Sabermos estas histórias sobre os lugares que habitamos – esta eu só a conheci em 2019, por exemplo, e pela mão de um grupo anti-racista – é essencial para nos percebermos melhor. É óbvio que o colonialismo, aliás como o patriarcado e o capitalismo, não existem hoje da mesma forma que existiam há um século. O trabalho das carquejeiras foi proibido, as mulheres em princípio não precisam de se esconder sob nomes masculinos quando são escritoras, não se importam “indígenas” de territórios ocupados pela força militar para fazer feiras no Palácio. E no entanto, cientes dessas transformações e das lutas que as conquistaram, como não ver também os padrões que, reconfigurando-se, permanecem? As trabalhadoras da limpeza, “mulheres de ferro” como as carquejeiras, tantas vezes igualmente ignoradas pelo Porto burguês de hoje, e por vezes “importadas” de outros países como força de trabalho barato e com poucos direitos. As mulheres que, em pleno século XXI continuam a entrar mais facilmente nas galerias como modelos nos quadros do que como artistas que os assinam. Os jovens racializados, que ajudam a colorir os dias “interculturais” das escolas, mas que são relegados para “currículos alternativos”.
Qualquer identidade é sempre uma relação provisória – uma relação social e uma relação de forças. É assim com o “Porto”, com “Portugal”, com a “Europa”, e por aí fora. As nossas identidades, as narrativas que lhe estão associadas, quem pomos dentro e fora delas, quem é lembrado e quem é esquecido, de quem falamos e de quem não falamos, quem vê e quem é visto, quem fala e quem é falado – tudo isso está indelevelmente marcado pelo sistema em que vivemos: pelo capitalismo, pelo patriarcado, pelo racismo que existe e marca todo o nosso quotidiano e as nossas relações.
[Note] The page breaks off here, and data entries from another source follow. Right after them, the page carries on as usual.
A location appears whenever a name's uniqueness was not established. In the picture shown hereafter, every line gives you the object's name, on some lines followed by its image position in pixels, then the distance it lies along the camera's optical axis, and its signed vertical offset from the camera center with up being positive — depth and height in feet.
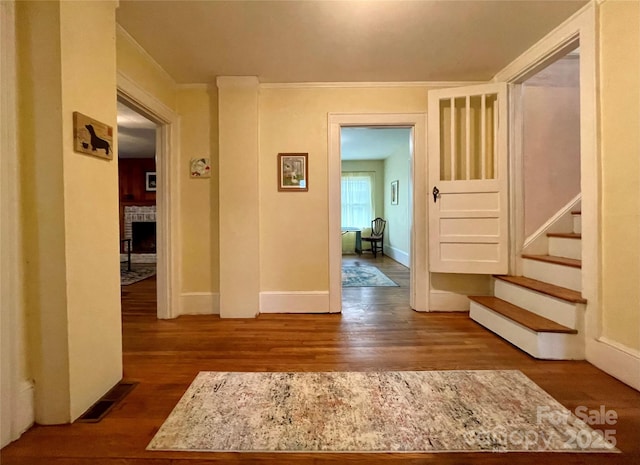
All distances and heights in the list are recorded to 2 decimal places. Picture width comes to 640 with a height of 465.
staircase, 6.40 -2.09
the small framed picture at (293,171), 9.92 +1.83
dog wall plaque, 4.56 +1.49
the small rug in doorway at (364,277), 14.05 -2.75
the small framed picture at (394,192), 22.59 +2.51
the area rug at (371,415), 4.02 -2.95
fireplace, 22.12 -0.23
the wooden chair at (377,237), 24.61 -1.03
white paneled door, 8.99 +1.32
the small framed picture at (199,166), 9.88 +2.01
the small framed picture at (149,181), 21.93 +3.40
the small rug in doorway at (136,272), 16.15 -2.83
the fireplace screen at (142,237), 22.25 -0.75
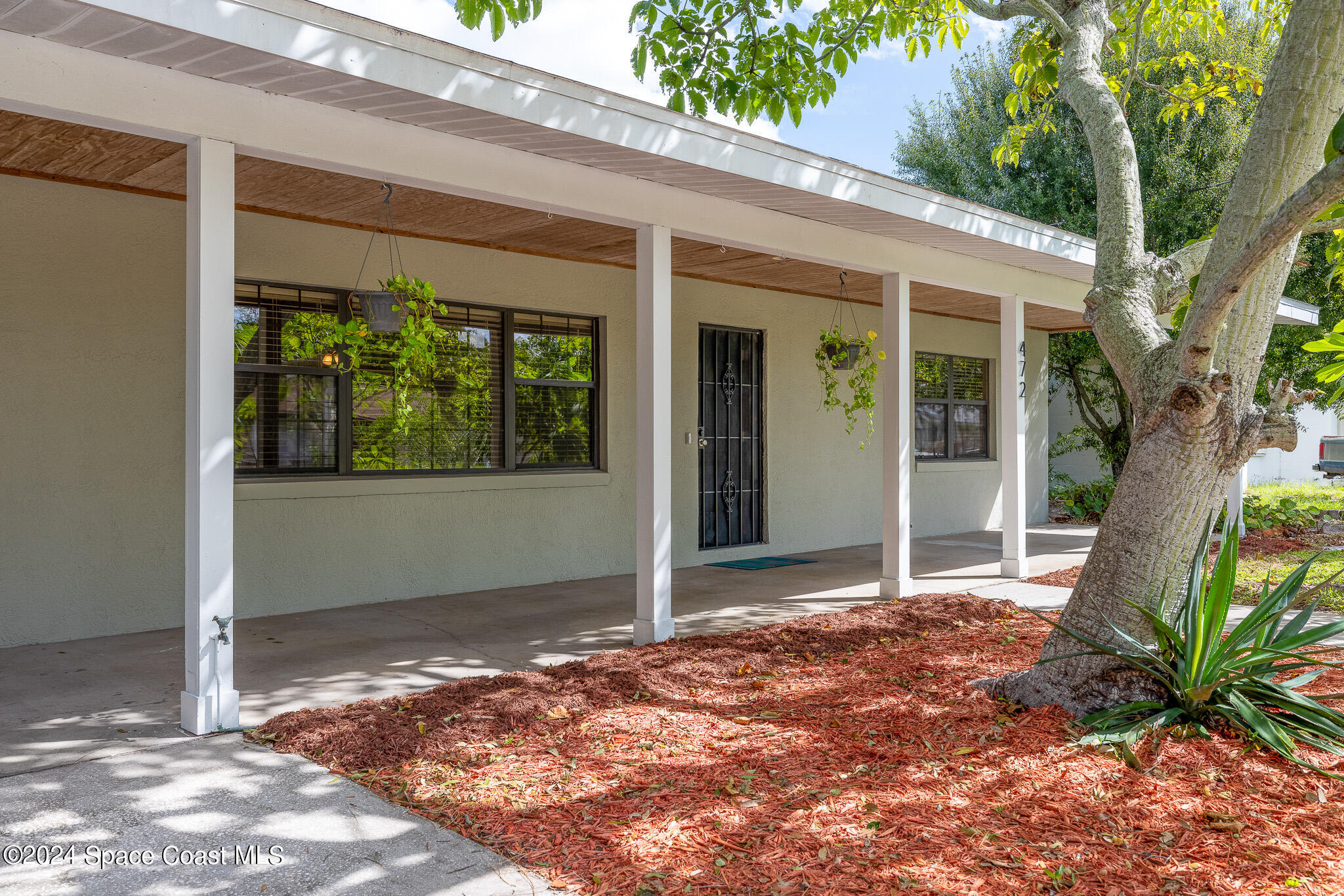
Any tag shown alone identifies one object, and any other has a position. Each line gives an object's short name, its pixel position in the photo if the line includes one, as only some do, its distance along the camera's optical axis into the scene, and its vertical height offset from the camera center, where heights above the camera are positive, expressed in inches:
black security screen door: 344.8 +0.5
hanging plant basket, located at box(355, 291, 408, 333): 206.5 +29.1
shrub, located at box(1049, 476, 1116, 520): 530.0 -35.1
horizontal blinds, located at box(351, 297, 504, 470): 258.5 +9.4
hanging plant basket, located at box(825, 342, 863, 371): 313.7 +28.2
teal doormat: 336.8 -46.4
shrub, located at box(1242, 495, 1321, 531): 446.6 -37.6
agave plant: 132.6 -34.6
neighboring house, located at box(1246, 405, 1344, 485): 808.3 -18.8
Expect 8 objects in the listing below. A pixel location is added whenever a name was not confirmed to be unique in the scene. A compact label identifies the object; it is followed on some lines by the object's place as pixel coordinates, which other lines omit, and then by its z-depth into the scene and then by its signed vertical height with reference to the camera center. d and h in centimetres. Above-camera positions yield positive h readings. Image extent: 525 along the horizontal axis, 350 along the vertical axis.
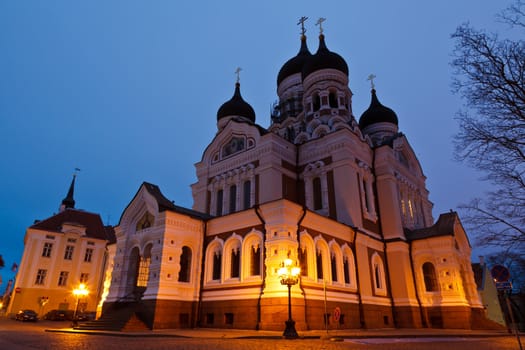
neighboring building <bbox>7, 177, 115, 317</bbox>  3597 +594
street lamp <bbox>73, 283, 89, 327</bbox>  2120 +197
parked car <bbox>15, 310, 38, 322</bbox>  2825 +69
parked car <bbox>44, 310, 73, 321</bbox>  3212 +88
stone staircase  1630 +19
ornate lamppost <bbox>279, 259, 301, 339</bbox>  1305 +183
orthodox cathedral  1745 +459
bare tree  849 +513
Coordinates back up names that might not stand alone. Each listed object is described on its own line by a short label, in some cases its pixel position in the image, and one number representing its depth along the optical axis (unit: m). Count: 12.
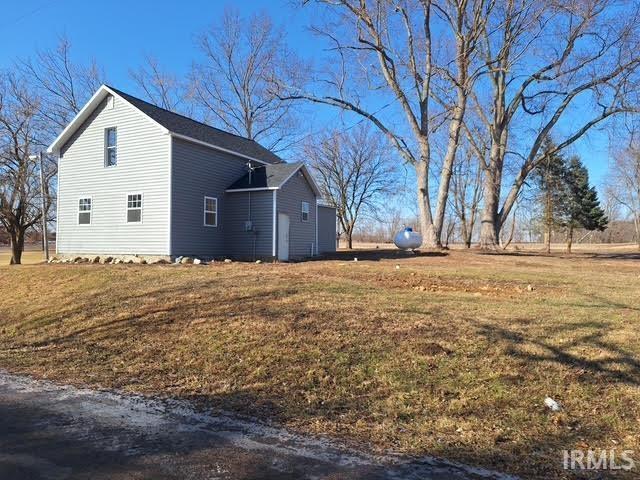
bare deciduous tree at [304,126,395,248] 43.53
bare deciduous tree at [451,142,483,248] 46.16
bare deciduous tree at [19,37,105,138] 31.05
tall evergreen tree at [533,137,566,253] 42.25
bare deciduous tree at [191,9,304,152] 37.88
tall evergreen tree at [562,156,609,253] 44.69
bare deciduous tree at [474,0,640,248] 22.30
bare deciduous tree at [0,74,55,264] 27.92
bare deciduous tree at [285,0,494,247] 22.44
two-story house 18.09
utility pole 24.68
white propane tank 24.66
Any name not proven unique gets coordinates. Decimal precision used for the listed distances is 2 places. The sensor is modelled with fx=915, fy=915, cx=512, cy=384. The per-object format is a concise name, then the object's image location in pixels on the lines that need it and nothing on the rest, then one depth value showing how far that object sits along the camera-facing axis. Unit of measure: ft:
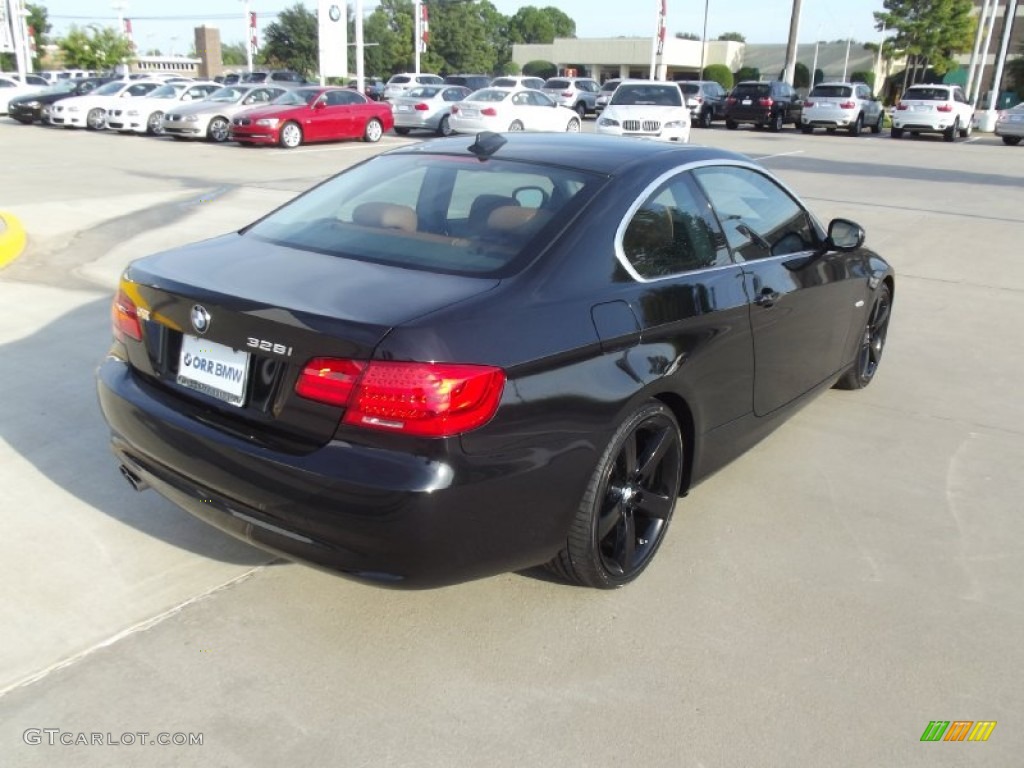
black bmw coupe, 8.71
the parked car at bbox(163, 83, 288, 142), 75.41
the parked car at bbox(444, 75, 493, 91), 123.11
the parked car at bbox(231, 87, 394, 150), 71.51
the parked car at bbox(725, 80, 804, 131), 106.52
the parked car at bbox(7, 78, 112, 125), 94.02
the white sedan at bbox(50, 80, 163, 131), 85.97
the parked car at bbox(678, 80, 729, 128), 114.73
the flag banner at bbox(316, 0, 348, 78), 119.85
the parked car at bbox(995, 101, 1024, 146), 98.53
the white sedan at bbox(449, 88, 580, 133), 77.92
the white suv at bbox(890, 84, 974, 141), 99.86
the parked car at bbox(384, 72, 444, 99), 121.29
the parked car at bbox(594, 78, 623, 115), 115.14
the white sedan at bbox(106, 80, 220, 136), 81.51
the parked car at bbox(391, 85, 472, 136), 87.10
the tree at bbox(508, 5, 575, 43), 457.27
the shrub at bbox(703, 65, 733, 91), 226.58
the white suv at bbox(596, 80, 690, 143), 68.95
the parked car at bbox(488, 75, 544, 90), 110.29
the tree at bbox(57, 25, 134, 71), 181.47
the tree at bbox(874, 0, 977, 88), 169.78
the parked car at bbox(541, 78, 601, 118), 124.16
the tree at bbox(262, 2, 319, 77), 268.00
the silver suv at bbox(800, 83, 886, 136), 102.63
Não amo menos o Porto por isso. Mas o Porto – como o país – é para mim essa luta, é essa transformação, são esses outros olhares, é o lugar justo que havemos de inventar, também contra a exploração e a desigualdade passada. Não me venham por isso impingir histórias fechadas nem símbolos intocáveis. Tenhamos a inteligência de nos dispormos a descolonizar os nossos imaginários.